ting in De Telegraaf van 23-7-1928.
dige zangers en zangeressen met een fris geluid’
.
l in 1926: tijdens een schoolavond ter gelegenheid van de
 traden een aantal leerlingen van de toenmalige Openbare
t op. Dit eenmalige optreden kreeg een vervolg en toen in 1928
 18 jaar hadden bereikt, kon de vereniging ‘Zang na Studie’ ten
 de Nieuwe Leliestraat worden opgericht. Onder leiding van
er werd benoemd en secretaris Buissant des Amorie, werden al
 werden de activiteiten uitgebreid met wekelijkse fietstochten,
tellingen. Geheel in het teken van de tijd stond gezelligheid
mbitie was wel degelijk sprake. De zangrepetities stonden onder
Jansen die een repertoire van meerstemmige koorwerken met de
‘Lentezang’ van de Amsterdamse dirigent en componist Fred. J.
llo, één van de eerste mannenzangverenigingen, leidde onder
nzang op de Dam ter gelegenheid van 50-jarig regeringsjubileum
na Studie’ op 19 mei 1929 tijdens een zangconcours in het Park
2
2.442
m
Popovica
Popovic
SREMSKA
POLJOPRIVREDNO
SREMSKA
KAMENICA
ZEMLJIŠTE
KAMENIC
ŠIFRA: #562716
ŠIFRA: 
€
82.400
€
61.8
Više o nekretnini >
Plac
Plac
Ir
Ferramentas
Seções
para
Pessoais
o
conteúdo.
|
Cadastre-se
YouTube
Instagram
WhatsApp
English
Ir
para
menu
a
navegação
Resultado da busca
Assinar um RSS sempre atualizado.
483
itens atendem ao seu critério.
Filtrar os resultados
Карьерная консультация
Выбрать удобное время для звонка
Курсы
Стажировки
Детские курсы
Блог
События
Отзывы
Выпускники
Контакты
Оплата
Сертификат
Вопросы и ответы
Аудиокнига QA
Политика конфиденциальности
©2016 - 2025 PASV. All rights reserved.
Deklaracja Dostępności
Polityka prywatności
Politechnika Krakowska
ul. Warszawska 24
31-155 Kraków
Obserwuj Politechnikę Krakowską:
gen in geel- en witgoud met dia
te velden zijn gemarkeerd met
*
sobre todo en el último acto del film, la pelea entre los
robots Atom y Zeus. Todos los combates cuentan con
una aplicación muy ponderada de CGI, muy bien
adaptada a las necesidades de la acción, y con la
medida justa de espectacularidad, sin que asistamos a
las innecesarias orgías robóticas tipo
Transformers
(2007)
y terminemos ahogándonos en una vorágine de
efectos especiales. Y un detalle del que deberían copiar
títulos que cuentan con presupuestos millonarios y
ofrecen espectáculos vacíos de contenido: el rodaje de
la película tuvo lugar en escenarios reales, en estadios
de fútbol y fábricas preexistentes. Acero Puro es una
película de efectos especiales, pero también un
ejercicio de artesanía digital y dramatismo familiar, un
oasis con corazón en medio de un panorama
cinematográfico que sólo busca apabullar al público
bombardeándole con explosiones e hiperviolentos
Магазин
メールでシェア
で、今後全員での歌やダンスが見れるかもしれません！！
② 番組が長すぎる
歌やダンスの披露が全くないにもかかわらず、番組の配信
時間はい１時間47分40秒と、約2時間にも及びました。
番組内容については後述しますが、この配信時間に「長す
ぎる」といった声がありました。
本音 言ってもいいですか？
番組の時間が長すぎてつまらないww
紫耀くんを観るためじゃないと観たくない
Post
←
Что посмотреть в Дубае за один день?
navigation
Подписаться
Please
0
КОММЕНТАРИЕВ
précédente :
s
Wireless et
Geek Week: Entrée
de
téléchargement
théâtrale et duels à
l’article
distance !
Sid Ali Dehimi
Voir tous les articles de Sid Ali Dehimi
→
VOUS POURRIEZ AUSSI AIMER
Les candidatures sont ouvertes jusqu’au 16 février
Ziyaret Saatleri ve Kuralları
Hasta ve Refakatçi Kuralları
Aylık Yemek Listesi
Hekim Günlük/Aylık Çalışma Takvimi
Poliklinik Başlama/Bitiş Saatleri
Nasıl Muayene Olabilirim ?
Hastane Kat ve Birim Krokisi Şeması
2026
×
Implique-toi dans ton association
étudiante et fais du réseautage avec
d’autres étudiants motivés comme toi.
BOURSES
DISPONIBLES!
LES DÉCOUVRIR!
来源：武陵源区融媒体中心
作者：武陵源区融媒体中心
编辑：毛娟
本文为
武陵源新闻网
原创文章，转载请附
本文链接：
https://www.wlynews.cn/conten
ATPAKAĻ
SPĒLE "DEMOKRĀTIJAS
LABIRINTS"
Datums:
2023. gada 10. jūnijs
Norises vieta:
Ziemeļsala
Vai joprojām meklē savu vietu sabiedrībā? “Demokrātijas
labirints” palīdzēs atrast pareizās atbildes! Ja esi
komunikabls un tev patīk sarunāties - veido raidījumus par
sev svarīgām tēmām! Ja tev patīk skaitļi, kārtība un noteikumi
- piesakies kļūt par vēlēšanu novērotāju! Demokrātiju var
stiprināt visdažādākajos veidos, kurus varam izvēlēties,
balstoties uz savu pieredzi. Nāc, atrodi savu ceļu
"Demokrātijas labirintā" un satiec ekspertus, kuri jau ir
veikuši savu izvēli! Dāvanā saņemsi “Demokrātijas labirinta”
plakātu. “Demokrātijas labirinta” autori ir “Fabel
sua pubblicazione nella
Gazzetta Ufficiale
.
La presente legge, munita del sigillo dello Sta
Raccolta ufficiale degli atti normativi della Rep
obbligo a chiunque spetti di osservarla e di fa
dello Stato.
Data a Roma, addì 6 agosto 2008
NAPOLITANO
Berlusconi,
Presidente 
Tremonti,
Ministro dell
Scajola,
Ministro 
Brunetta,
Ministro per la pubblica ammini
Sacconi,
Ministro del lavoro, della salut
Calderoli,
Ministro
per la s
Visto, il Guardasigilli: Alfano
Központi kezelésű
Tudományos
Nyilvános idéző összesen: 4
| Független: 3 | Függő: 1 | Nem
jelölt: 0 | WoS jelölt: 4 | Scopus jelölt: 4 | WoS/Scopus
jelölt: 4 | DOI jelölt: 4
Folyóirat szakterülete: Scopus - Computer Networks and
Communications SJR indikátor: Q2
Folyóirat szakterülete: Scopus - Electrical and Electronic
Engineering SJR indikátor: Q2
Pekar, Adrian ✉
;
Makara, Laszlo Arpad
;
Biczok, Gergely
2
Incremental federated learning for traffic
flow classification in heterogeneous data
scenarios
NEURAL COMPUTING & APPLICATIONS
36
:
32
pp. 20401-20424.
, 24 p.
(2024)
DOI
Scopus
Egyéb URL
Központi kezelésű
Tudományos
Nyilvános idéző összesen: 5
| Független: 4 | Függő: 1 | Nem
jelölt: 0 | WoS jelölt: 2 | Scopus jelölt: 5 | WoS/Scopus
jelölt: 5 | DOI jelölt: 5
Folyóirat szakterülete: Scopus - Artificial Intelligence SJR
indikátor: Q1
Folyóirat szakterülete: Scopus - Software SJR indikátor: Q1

☆ ☆ ☆ ☆

* _WHAT THE TASK ASKS_
Taking the records above, retype every line from the one with "Folyóirat szakterülete: Scopus - Computer" down to the one with "4 | Függő: 1 | Nem", exactly and with nothing else.

* _THE ANSWER_
Folyóirat szakterülete: Scopus - Computer Networks and
Communications SJR indikátor: Q2
Folyóirat szakterülete: Scopus - Electrical and Electronic
Engineering SJR indikátor: Q2
Pekar, Adrian ✉
;
Makara, Laszlo Arpad
;
Biczok, Gergely
2
Incremental federated learning for traffic
flow classification in heterogeneous data
scenarios
NEURAL COMPUTING & APPLICATIONS
36
:
32
pp. 20401-20424.
, 24 p.
(2024)
DOI
Scopus
Egyéb URL
Központi kezelésű
Tudományos
Nyilvános idéző összesen: 5
| Független: 4 | Függő: 1 | Nem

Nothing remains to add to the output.